# Explore the material
[a] From the essay on the paradox of confidence, return the stretch from "The Paradox of" through "themselves against others." word for word.
[b] In the essay on the paradox of confidence, what are people who seek more self-esteem typically prone to doing?

Mel Schwartz, LCSW

The Paradox of Confidence

As with many goals that we struggle to attain, we tend to go after them in a way that blocks our success. Quite often I find that individuals who quest for more self-esteem — more internal security and confidence — actually get in their own way. Typically, they are prone to measuring and judging themselves against others.

Such individuals attribute more confidence to others and arrange to always fall short in their comparisons. They see their vulnerability as a weakness and try to mask it. That is the source of the problem. We are all vulnerable and insecure in one way or another. When we accept that vulnerability and no longer seek to hide it, we are actually strong!

The person who tries to act strong or confident may well be masking their concerns and doing so serves to exacerbate the problem. We do this when we are more concerned by what we think someone else thinks of us than coming into acceptance with our own self.

There’s a paradox here. Embracing your vulnerability and no longer hiding from it means that you’re no longer concerned about others’ judgment of you. When you act in such a manner your relationship with yourself surges. This is strength and confidence!

# Data extract
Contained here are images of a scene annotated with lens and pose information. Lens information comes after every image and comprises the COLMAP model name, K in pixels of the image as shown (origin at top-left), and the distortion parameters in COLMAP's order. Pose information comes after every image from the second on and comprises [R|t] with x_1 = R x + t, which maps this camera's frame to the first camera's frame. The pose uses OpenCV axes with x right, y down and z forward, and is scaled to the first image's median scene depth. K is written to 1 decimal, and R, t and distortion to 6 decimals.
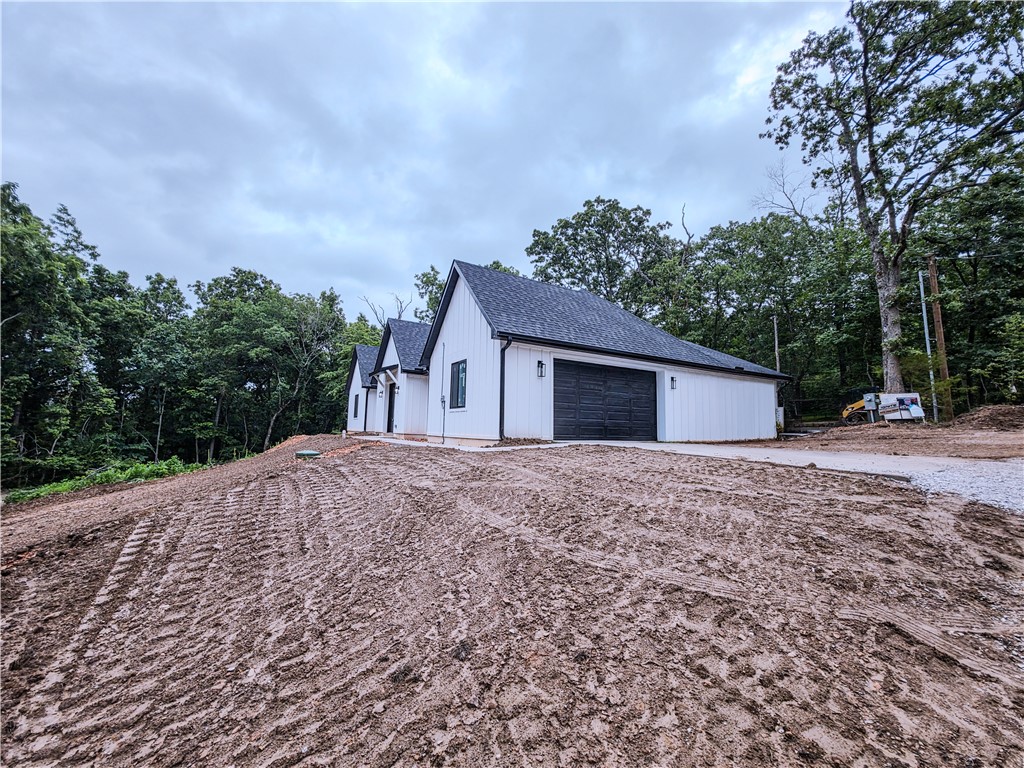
lens RADIAL K [[408.6, 0, 514.2], [0, 408.6, 385.0], [0, 0, 1]] dist [0.003972, -0.001418]
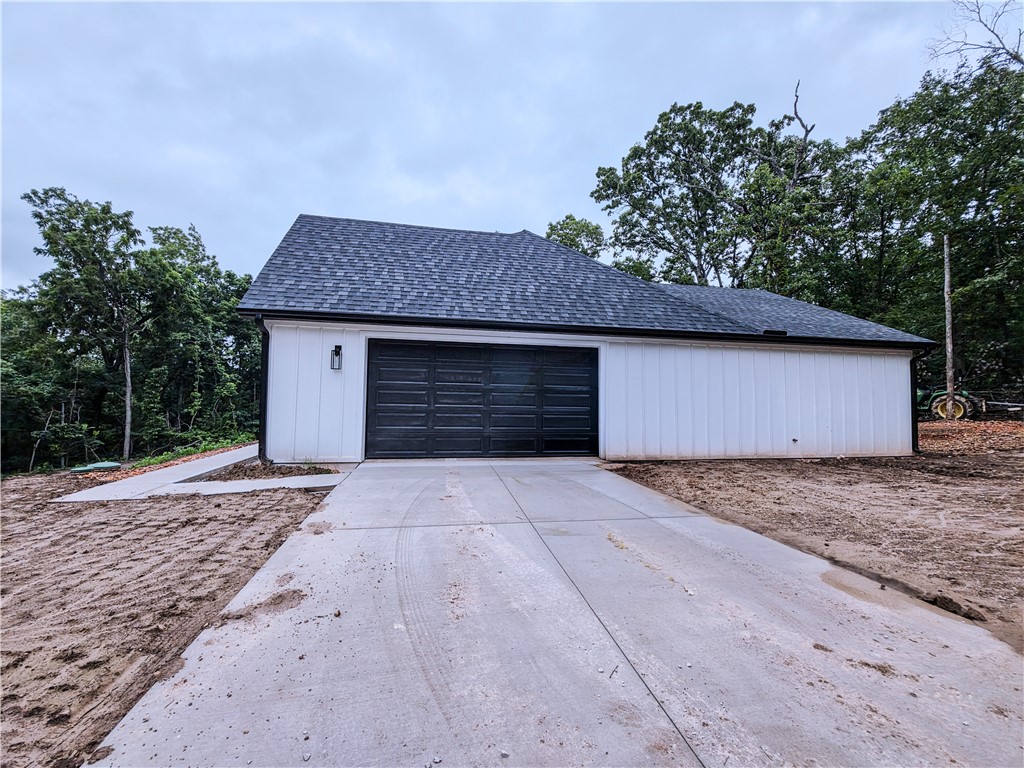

# Solutions for each task
[a]
The Paradox of Confidence

As with many goals that we struggle to attain, we tend to go after them in a way that blocks our success. Quite often I find that individuals who quest for more self-esteem — more internal security and confidence — actually get in their own way. Typically, they are prone to measuring and judging themselves against others.

[b] Measuring and judging themselves against others.